I'm not an artist; my lack of visual sense and visual memory is legendary. It makes me smile that two of the biggest contributions I think I've made to fandom over the years have been running the Escapade art show and organizing volunteers at Vividcon, considering that I'll never draw a picture and I'll never make a vid; I'm just a happy onlooker to both art forms. But I am good at organizing people -- and at entertaining auction audiences -- so those came to be my contributions. (As well as writing and editing, back in the day, and a bit of work for the OTW.)

Fandom was different when I began working con art shows. Technology was different. The whole bloody world was different. Today fan art, like fan fiction, has moved onto the Net, and in doing so it has changed. Fewer and fewer 2-D artists even seem interested in making paper copies of their work (just as, I think, fewer vidders are interested in making DVDs), and some forms of fan art, like animated gifsets, can't be physically displayed the way drawings can. In recent years the Escapade art show has had a high proportion of resales, older art whose original buyers are clearing it out.

On the other hand, silicone creations can't be posted online.
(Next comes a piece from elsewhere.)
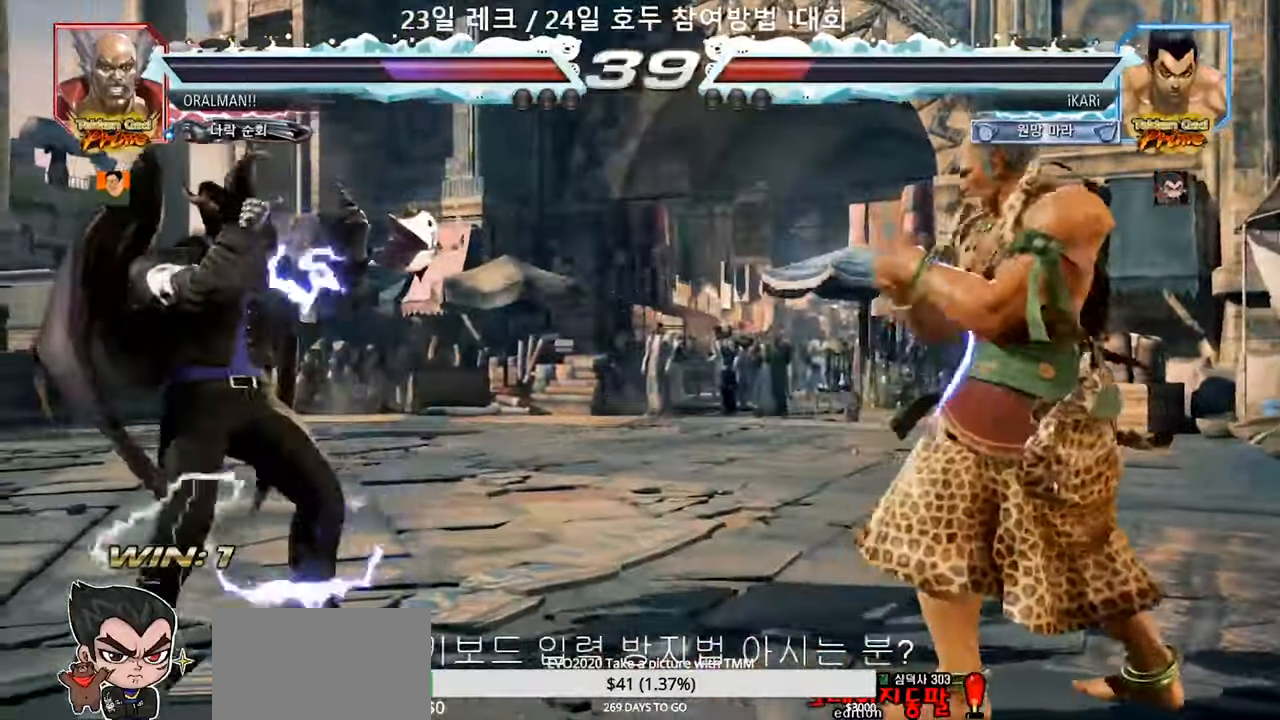
{"dt_ms": 500, "buttons": [], "left_stick": "center", "events": [[50, "left_stick", "center"], [200, "left_stick", "right"], [283, "left_stick", "center"]]}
The art show has also had an increasing proportion of crafts and three-dimensional artworks: knitted, molded, and carved things that, like big color pictures in the zine era, can be fully displayed and enjoyed only in person. I believe that fan art shows need to change, just as so much else about fandom has changed, to be better adapted to the Internet era, to be better centers of creative community and fun.

But I'm not the person to lead that change. And after twenty-two years, I'm tired. I don't want to keep running the same old art show, but I don't know enough about art and art communities as they exist today to know what to do about it. And I've spent a lot of time at Escapade in the art show -- with people I love and doing work I'm proud of, but I'd like to have my Saturdays free, for once! So I decided that this would be my last year running the show.